For the records that follow, please set down exactly the lines between the one holding "2020-03-28 19:34:40, PacketTimeMean: 60.41" and the one holding "2020-03-28 19:34:40, PacketTimeVariance: 1255", inclusive, and only those.

▶ [Record extracts]

* * *

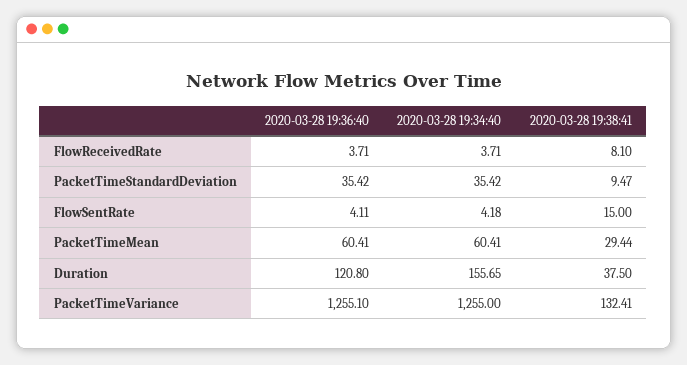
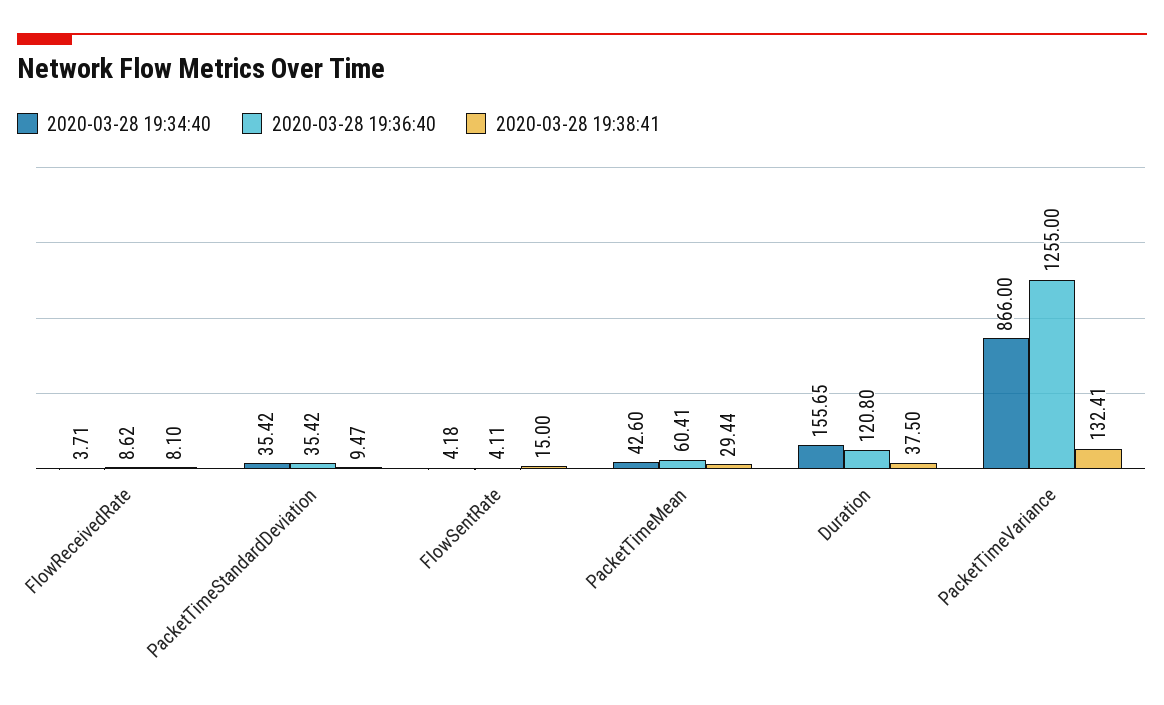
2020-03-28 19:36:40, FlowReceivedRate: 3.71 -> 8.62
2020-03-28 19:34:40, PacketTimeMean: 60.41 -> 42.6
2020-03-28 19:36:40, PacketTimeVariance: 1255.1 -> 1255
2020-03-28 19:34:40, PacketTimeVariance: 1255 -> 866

* * *

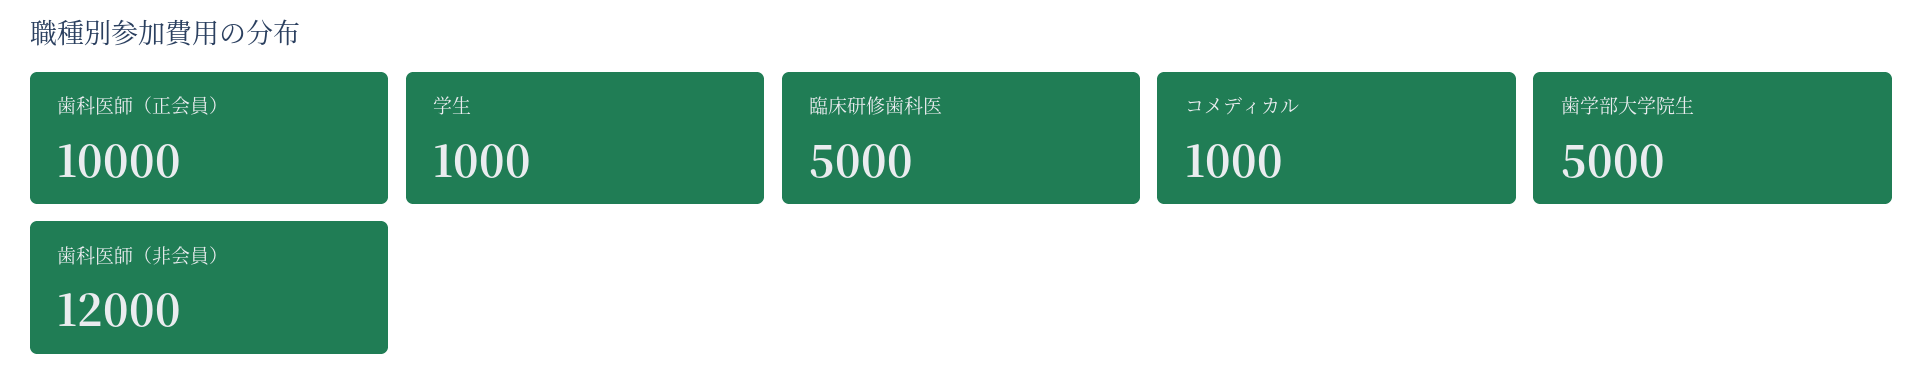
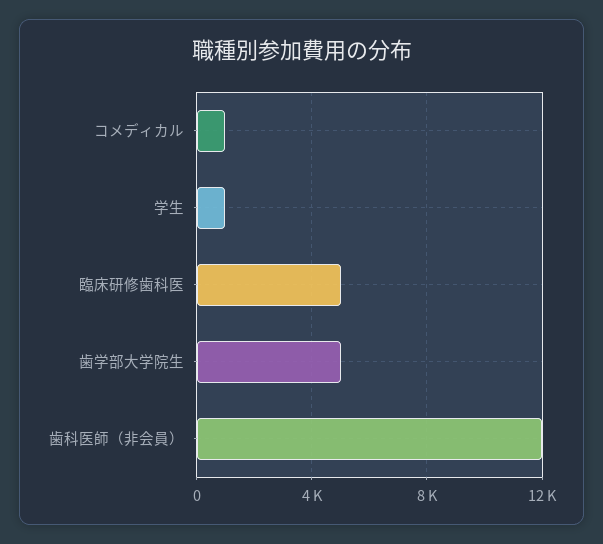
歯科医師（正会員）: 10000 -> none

* * *

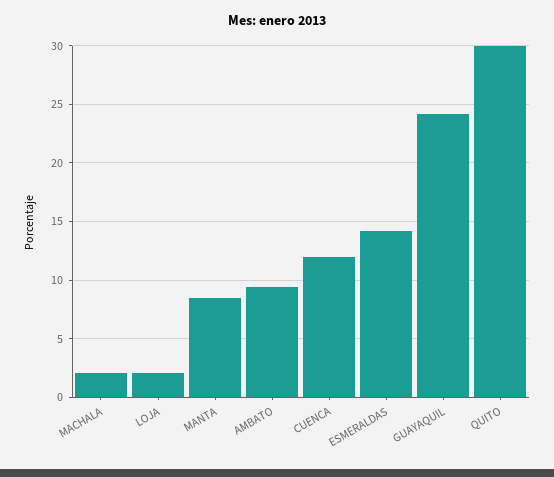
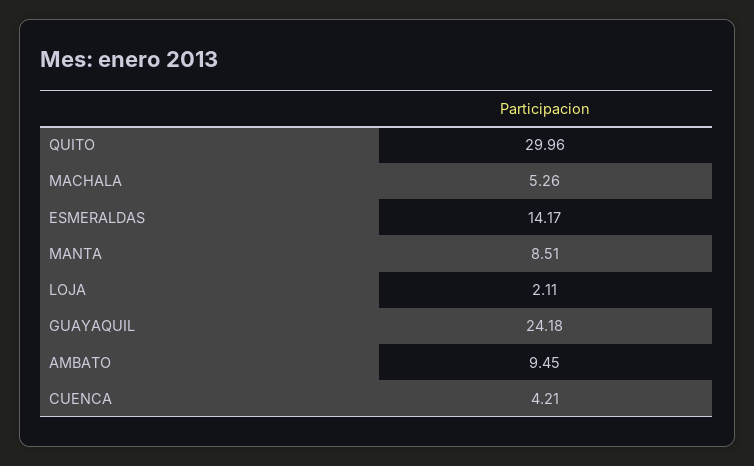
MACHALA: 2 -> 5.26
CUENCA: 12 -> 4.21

* * *

▶ [Result of this task]
2020-03-28 19:34:40, PacketTimeMean: 60.41 -> 42.6
2020-03-28 19:36:40, PacketTimeVariance: 1255.1 -> 1255
2020-03-28 19:34:40, PacketTimeVariance: 1255 -> 866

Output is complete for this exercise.